Prendre ses responsabilités face au dogme financier
La règle des 4 % pour le retrait des pensions n'est pas une vérité scientifique, c'est une boussole dans le brouillard, à utiliser avec une méfiance permanente. S'accrocher à un pourcentage fixe sans regarder l'état du monde revient à piloter un avion en fermant les yeux sur l'altimètre.
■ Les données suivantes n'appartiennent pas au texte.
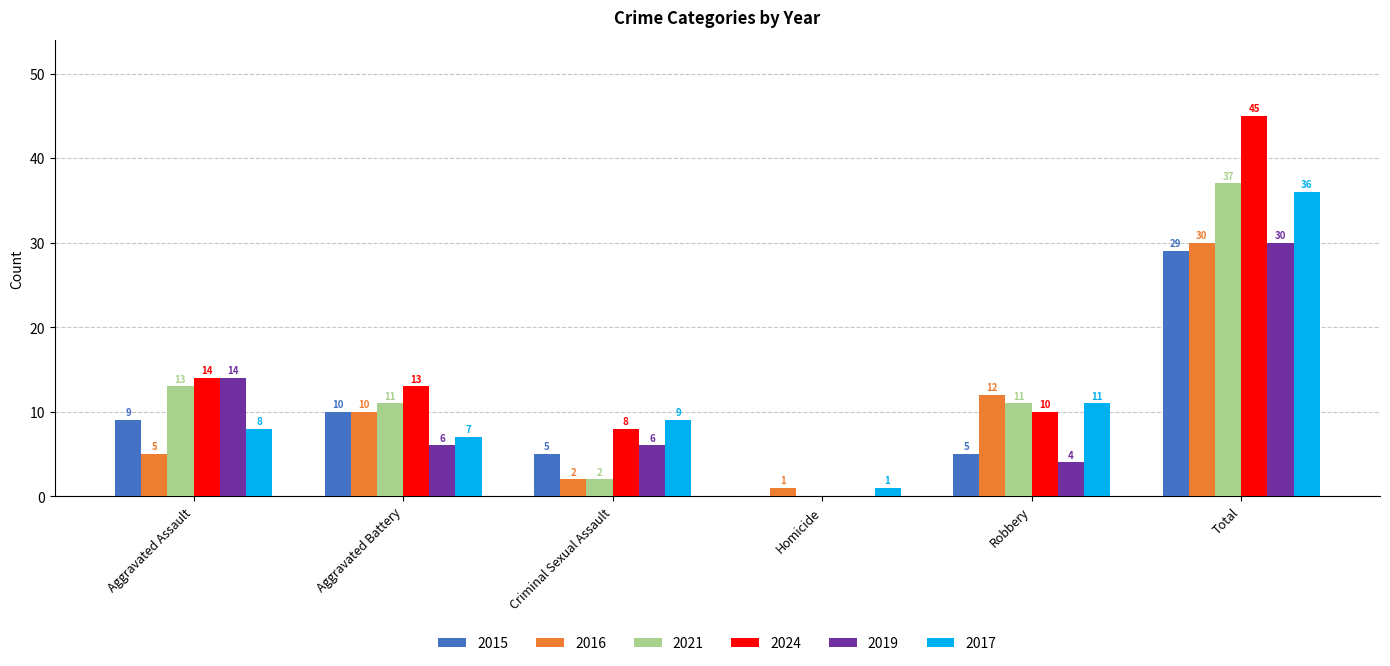

Between Aggravated Battery and Robbery, which series saw the biggest shift?

2015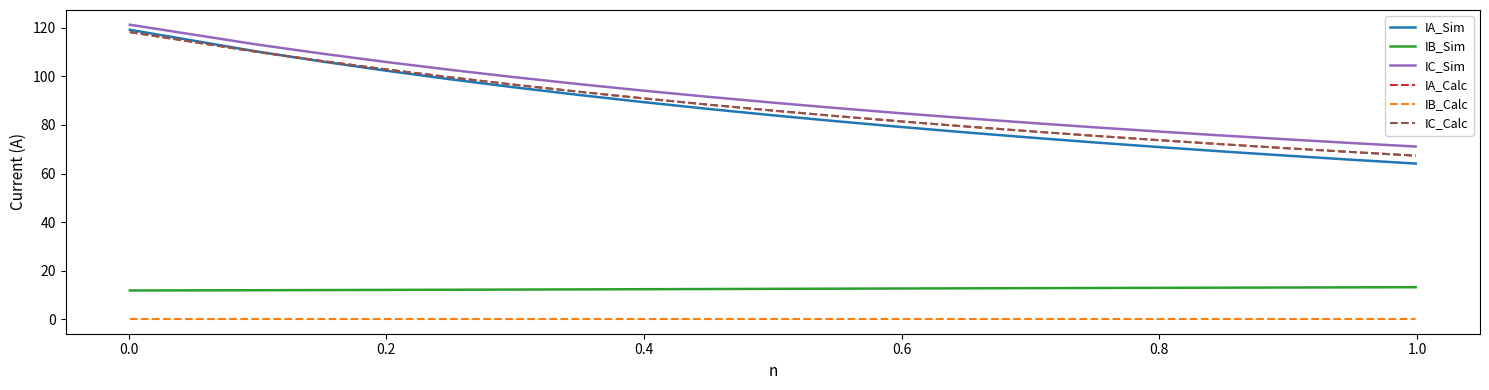

True or false: IB_Sim and IC_Calc cross at least once.

False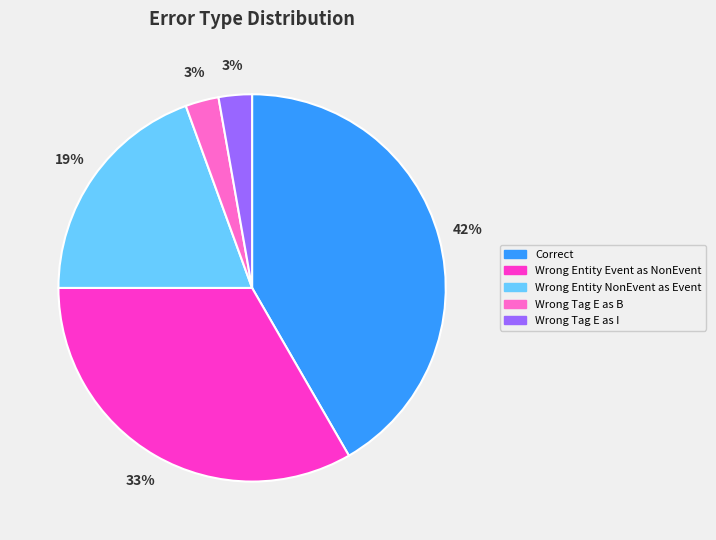

How many slices are in this pie chart?

5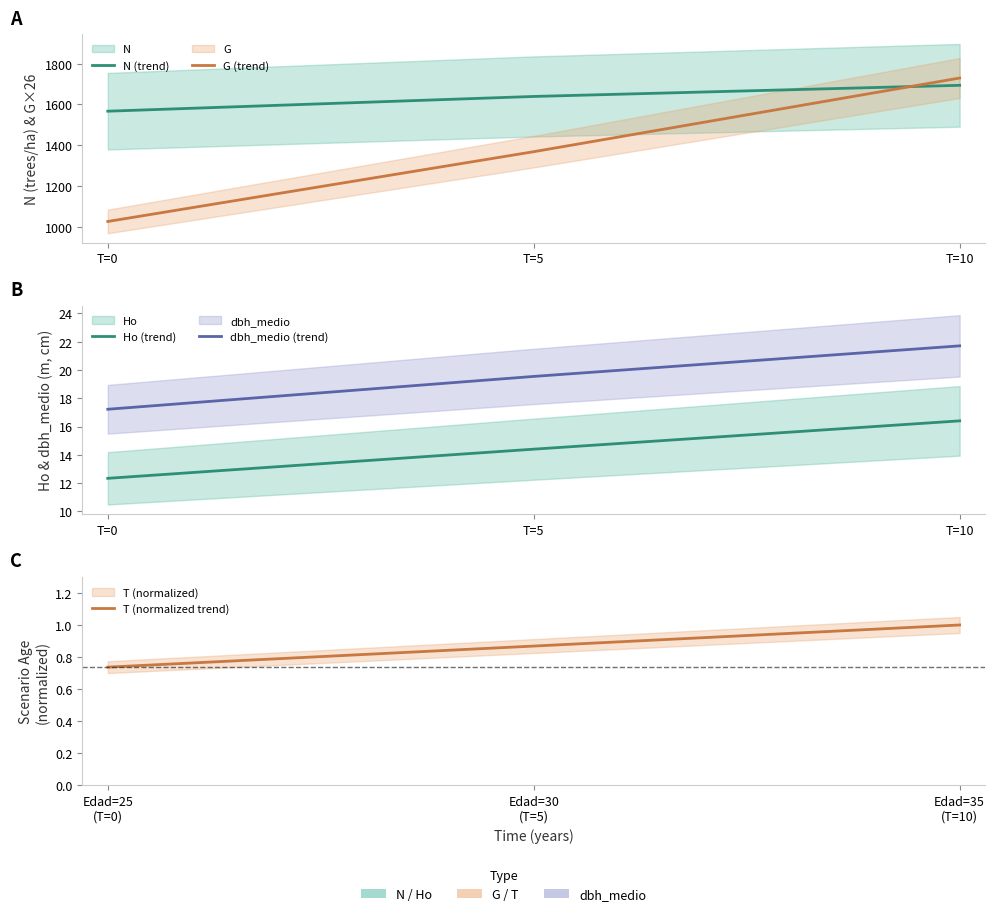

At which label does Ho (trend) reach its minimum?

T=0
Ma conviction est que le salut réside dans la frugalité modulable et non dans l'application aveugle de formules mathématiques nées aux États-Unis dans les années 90. Le système par capitalisation exige une agilité mentale que peu de futurs retraités sont prêts à assumer. À ceci près que ceux qui sauront arbitrer entre consommation immédiate et préservation du futur seront les seuls véritables gagnants. Ne comptez sur personne d'autre que votre propre rigueur pour arbitrer ce match entre votre espérance de vie et votre compte en banque.